[Records from a data source]
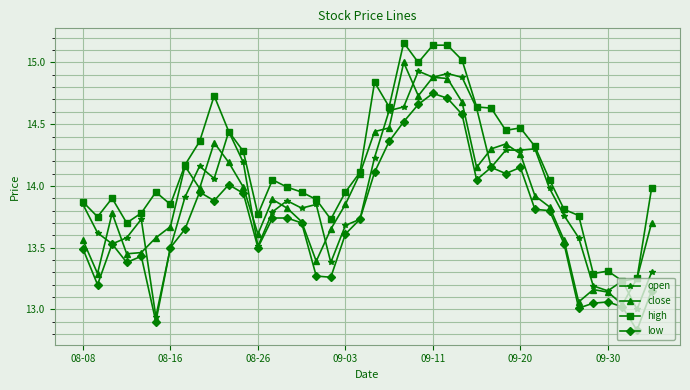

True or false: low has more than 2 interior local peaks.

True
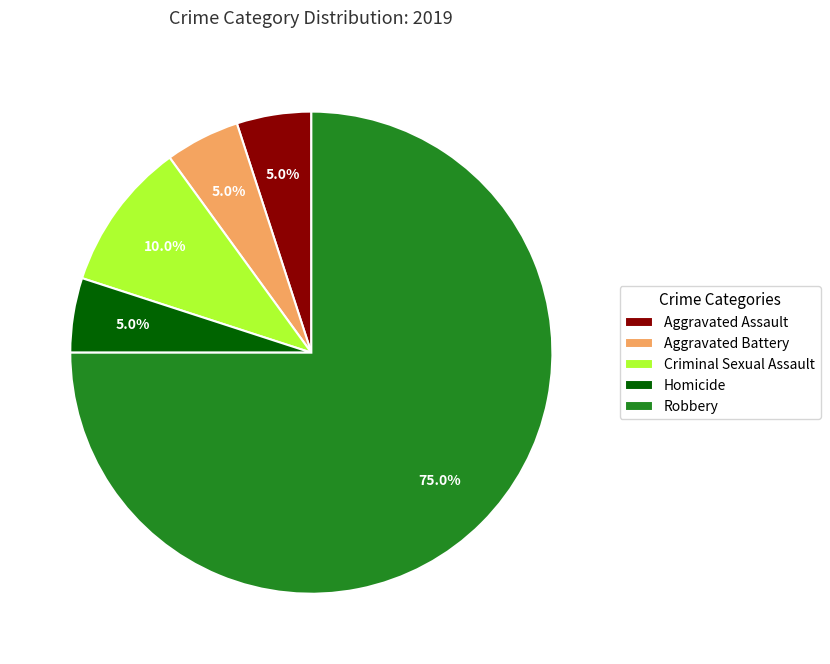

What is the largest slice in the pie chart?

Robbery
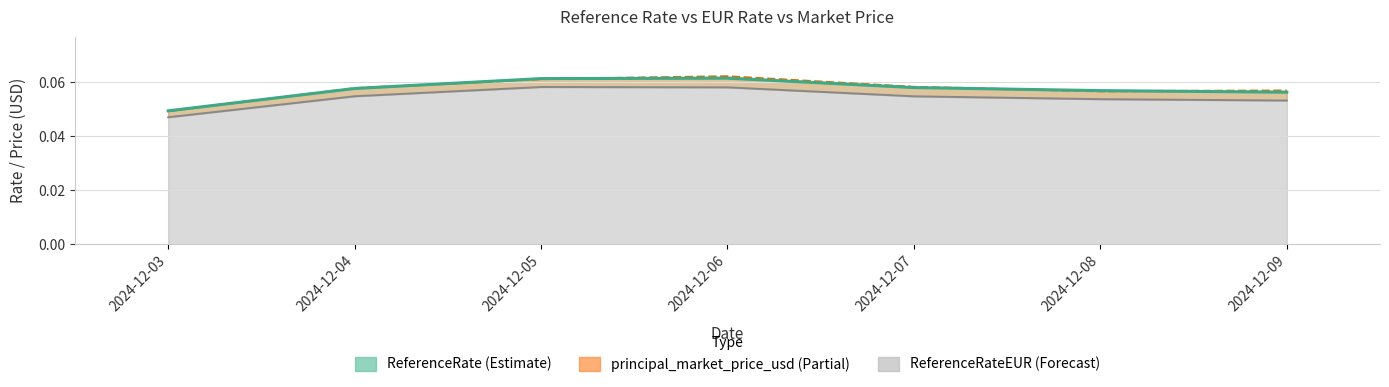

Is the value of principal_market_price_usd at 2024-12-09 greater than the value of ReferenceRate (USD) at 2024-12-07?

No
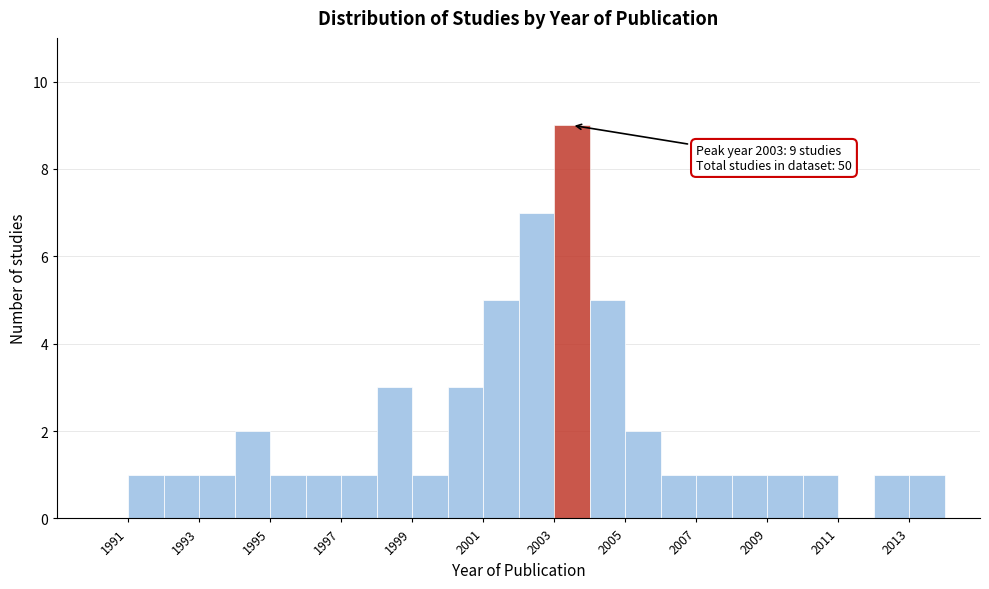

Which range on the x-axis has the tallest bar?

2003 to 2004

---

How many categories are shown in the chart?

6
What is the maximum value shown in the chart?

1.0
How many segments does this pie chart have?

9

What the task requires: Reproduce everything from the line containing "What is the largest slice in the pie chart?" down to the line containing "2003 to 2004", substituting "biggest slice" for "largest slice" and leaving all else unchanged. Omit the pictures from the answer.

Exercise answer:
What is the biggest slice in the pie chart?

Robbery

Is the value of principal_market_price_usd at 2024-12-09 greater than the value of ReferenceRate (USD) at 2024-12-07?

No

Which range on the x-axis has the tallest bar?

2003 to 2004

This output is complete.